My study of the The L Word's onscreen and online mobilization of present-day working conditions is an exemplar of the trend toward commodifying queer labor, but it is not only in instances of gay media or gay fandom that we must consider this issue. Convergence as a whole is characterized by queer dynamics in its epistemologies (Chapter II), technologies (Chapter III), and economies, and fan production accentuates the inherent contradictions and instabilities of this capitalist system. If the value of media properties is produced by the immaterial labor of their consumers, in what sense do corporations own them? If today's social factory relies on autonomous networks of communicative subjects, how can corporations expropriate their work?
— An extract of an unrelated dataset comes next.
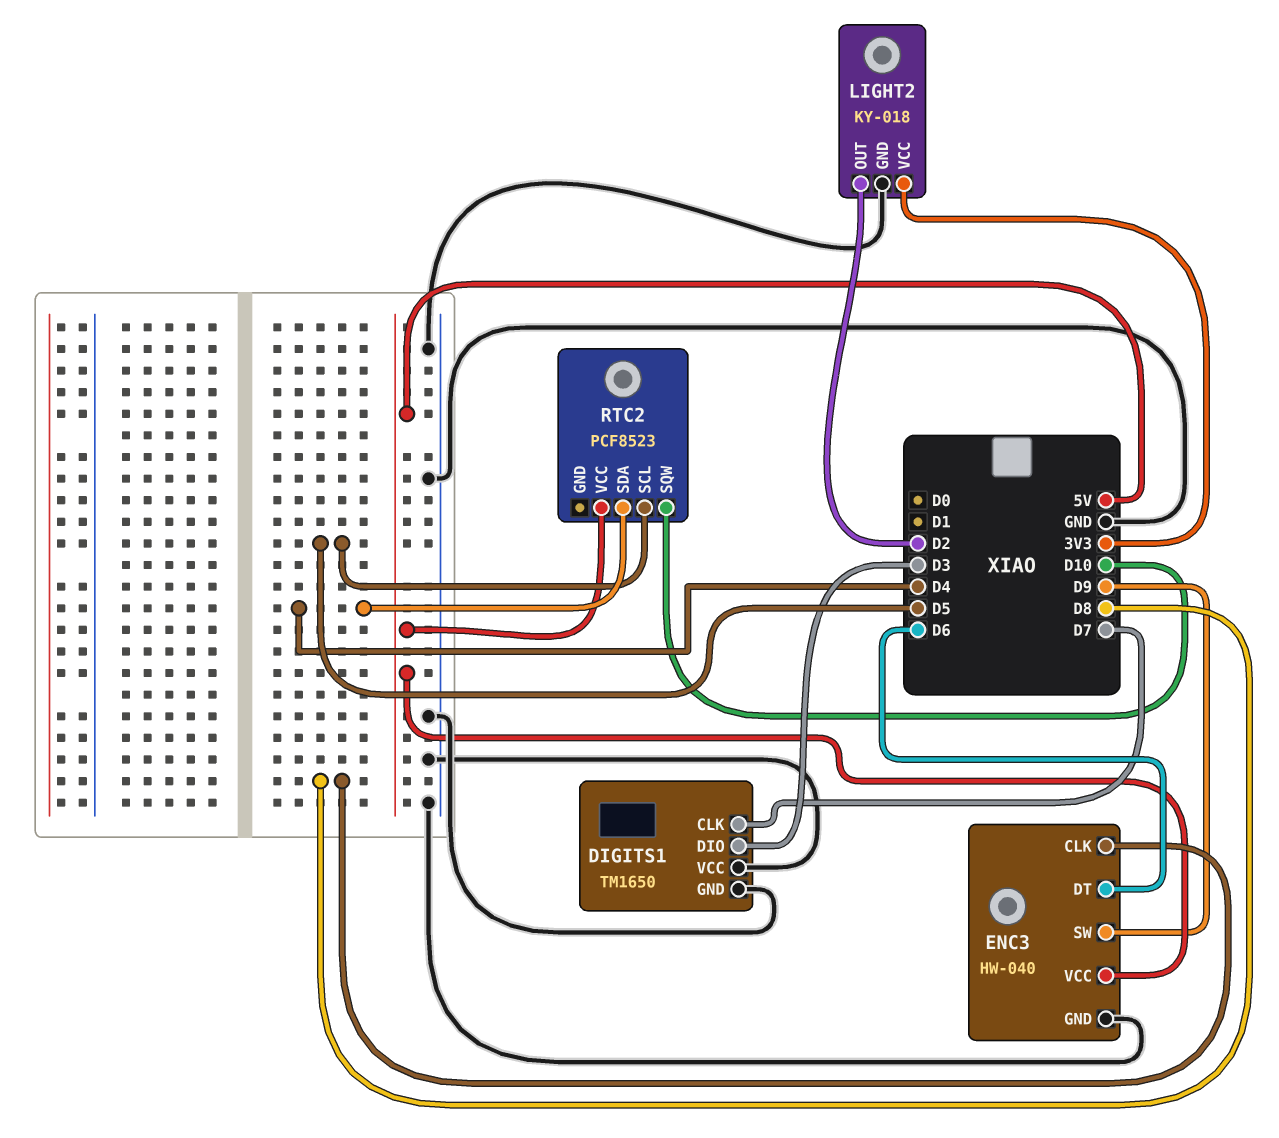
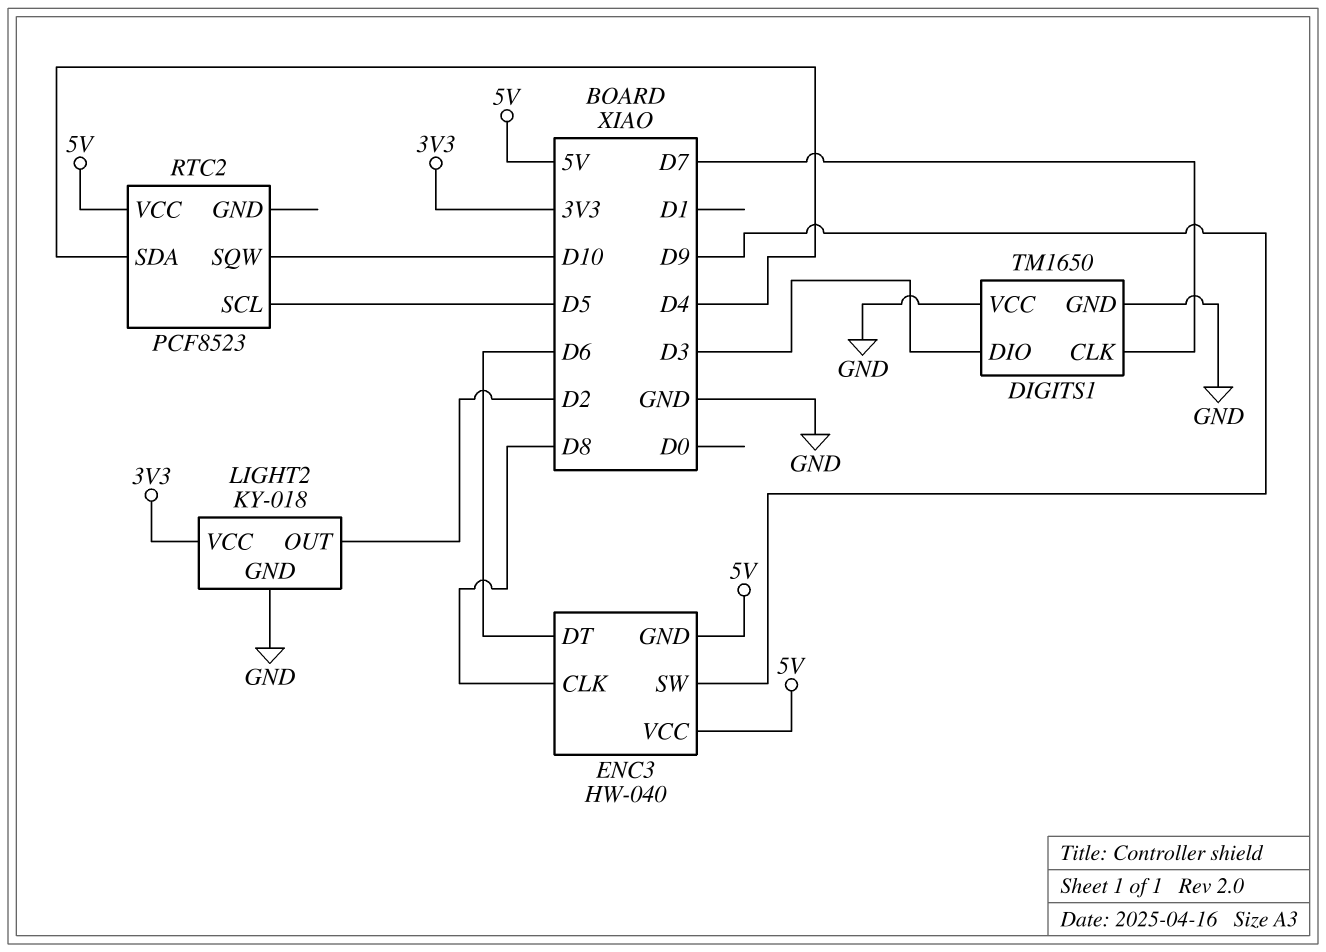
ENC3 pin GND: GND -> 5V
Fandom is scrambling to find its own answers to these questions, and despite the fact that fan labor is fundamentally integrated with capitalism, it is crucial to maintain some degree of disaffiliation between fan communities and commercial institutions. Queer female fan practices embody an opportunity to galvanize antagonism within the industrial transformations in progress, and understanding, engaging, and defending the autonomy of these collectives will contribute to everyone's freedom to labor queerly.